What is being asked: Omit the pictures. Print each entry below exactly.

Page images and extracted text:
================================

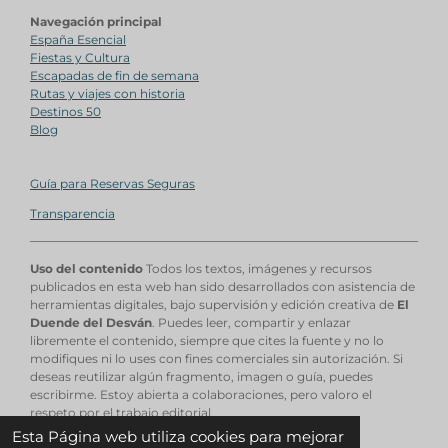
Navegación principal
España Esencial
Fiestas y Cultura
Escapadas de fin de semana
Rutas y viajes con historia
Destinos 50
Blog
Guía para Reservas Seguras
Transparencia
Uso del contenido
Todos los textos, imágenes y recursos
publicados en esta web han sido desarrollados con asistencia de
herramientas digitales, bajo supervisión y edición creativa de
El
Duende del Desván
. Puedes leer, compartir y enlazar
libremente el contenido, siempre que cites la fuente y no lo
modifiques ni lo uses con fines comerciales sin autorización. Si
deseas reutilizar algún fragmento, imagen o guía, puedes
escribirme. Estoy abierta a colaboraciones, pero valoro el
respeto por el trabajo editorial.
© 2025 - 2026 EL DUENDE DEL DESVAN
Esta Página web utiliza cookies para mejorar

================================

Written answer:
Navegación principal
España Esencial
Fiestas y Cultura
Escapadas de fin de semana
Rutas y viajes con historia
Destinos 50
Blog
Guía para Reservas Seguras
Transparencia
Uso del contenido
Todos los textos, imágenes y recursos
publicados en esta web han sido desarrollados con asistencia de
herramientas digitales, bajo supervisión y edición creativa de
El
Duende del Desván
. Puedes leer, compartir y enlazar
libremente el contenido, siempre que cites la fuente y no lo
modifiques ni lo uses con fines comerciales sin autorización. Si
deseas reutilizar algún fragmento, imagen o guía, puedes
escribirme. Estoy abierta a colaboraciones, pero valoro el
respeto por el trabajo editorial.
© 2025 - 2026 EL DUENDE DEL DESVAN
Esta Página web utiliza cookies para mejorar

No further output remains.